GIVEN PASSAGE START

Kind of down to 2, but yes.
Thanks for coming.
Nice to be here.
So last year, we did a deep dive into the company structure and the cable network outlook, it was a focus. I think we'll cover the breadth of the company this year, so a little bit broader. But I did want to start same place as last year, with structure. Given the upcoming split, what are the steps yet to be completed to separate Publishing from FOX, and will it still be completed by this June?
Everything's pretty much on schedule. I mean, most of that steps I'd call better as sort of more of a process than substance, and I think probably falling into 2 camps: sort of the tax rulings we need for various places; and the regulatory process that we need to follow through vis-à-vis shareholders and the like. But everything is largely on track. We're still shooting for June, and everything seems to be falling in place.
So how do you think about the new Publishing stock? How would you sort of characterize how you think investors will look at that company and those businesses?
I think in -- I'm not going to sort of speculate to where it'll trade, but a lot of -- to some degree, I think increasingly, there's a recognition that the company has -- is more than simply the newspaper group, and that's not a negative comment about the newspaper group, but it really is a broad-based Australian multimedia company that is in television, video, digital and publishing, so it's sort of a broad-based Australian multimedia business, and then really, a global publishing business in books and newspapers that I think really represents unique strengths in terms of franchises, unique strengths in terms of scale and particularly some unique assets that have the potential to really build exciting businesses in a digital age. And I guess if you sort of think of Dow Jones, the Wall Street Journal is, in particular, being businesses that really have the potential to really generate unique proprietary information and data in an age -- in a digital age where essentially, unique information is going to be more valuable than ever. So I do think that, that business, as it gets out there, have potential to really build some interesting businesses. And for those who believe, which we do, that uniquely branded news, quality-branded news has a real long-term future, I guess it's a company that can be exciting for people and take advantage again of its scale, its brands and its franchises, as well as some of the assets that probably aren't -- don't get as much -- don't get talked about as much, particularly in the Australian multimedia area.
The -- we're $2.5 billion in cash. I think there was some press speculation around $3 billion. Are we in the ballpark in terms of what the balance sheet might look like at News Corp. coming out the gate?
I'm not to get into the specifics of the balance sheet. I think actually, this month, we'll have some filings that provide visibility people have been looking for in a number variance like that. What I would say with this, I think we feel both these businesses have really exciting futures. We think it's important they both have balance sheets that enable them to fulfill the opportunities they have to build exciting long-term businesses.
How should -- if shareholders of News Corp are going to get News Corp. and FOX shares, how should investors today think about how capital might be deployed at News Corp. once it's split off at the Publishing company?
At the Publishing company? I think it is really going to be -- I mean, I think it'll be a well-capitalized business. And I think it'll be deployed opportunistically. I don't think it's a business that would be viewed as having necessary holes in it, but I think it's a business where they think there will be -- they believe, we believe -- I guess today, it's still we -- believe there'll be opportunities to grow exciting businesses. And I think we've always believed we should build over -- build rather than buy, although in some places, they're probably in businesses in the publishing side, in books and newspapers that have a degree of -- degrees of maturity that sort of would bode for potential consolidation in places. So I think you -- when you look at those businesses, they are businesses one could argue where we create value out of consolidation. But they're a leader. I mean, they're a unique leader in those places, and I think they'll -- with those franchises, I think they believe there'll be opportunities for them to build and grow exciting businesses and I think largely probably focused on digital media. There's no question that in the Publishing side, the business is clearly going to continue to gravitate from a print format to a digital format. It doesn't mean there won't be printed products for a long time, but the growth and the energy will really come out of digital side of those franchises.

GIVEN PASSAGE END
DATA FOR THIS EXERCISE START

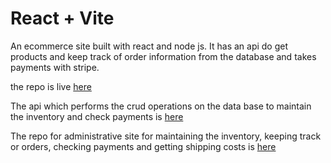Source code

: # React + Vite

An ecommerce site built with react and node js. It has an api do get products and keep track of order information from the database and takes payments with stripe.

the repo is live [here](https://shopping-cart-topaz-sigma.vercel.app/)

The api which performs the crud operations on the data base to maintain the inventory and check payments is [here](https://github.com/CraigMarc/shoppingApi)

The repo for administrative site for maintaining the inventory, keeping track or orders, checking payments and getting shipping costs is [here](https://github.com/CraigMarc/shopCMS)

DATA FOR THIS EXERCISE END

• LIST OF TASKS:
**1.** Print everything in the transcript from "Kind of down" down to "by this June?".
**2.** Collect each line of the records that contains the word "inventory".
The transcript and the records have nothing to do with each other.

• ANSWERS FOR THE EXERCISE:
**1.**
Kind of down to 2, but yes.
Thanks for coming.
Nice to be here.
So last year, we did a deep dive into the company structure and the cable network outlook, it was a focus. I think we'll cover the breadth of the company this year, so a little bit broader. But I did want to start same place as last year, with structure. Given the upcoming split, what are the steps yet to be completed to separate Publishing from FOX, and will it still be completed by this June?

**2.**
The api which performs the crud operations on the data base to maintain the inventory and check payments is [here](https://github.com/CraigMarc/shoppingApi)
The repo for administrative site for maintaining the inventory, keeping track or orders, checking payments and getting shipping costs is [here](https://github.com/CraigMarc/shopCMS)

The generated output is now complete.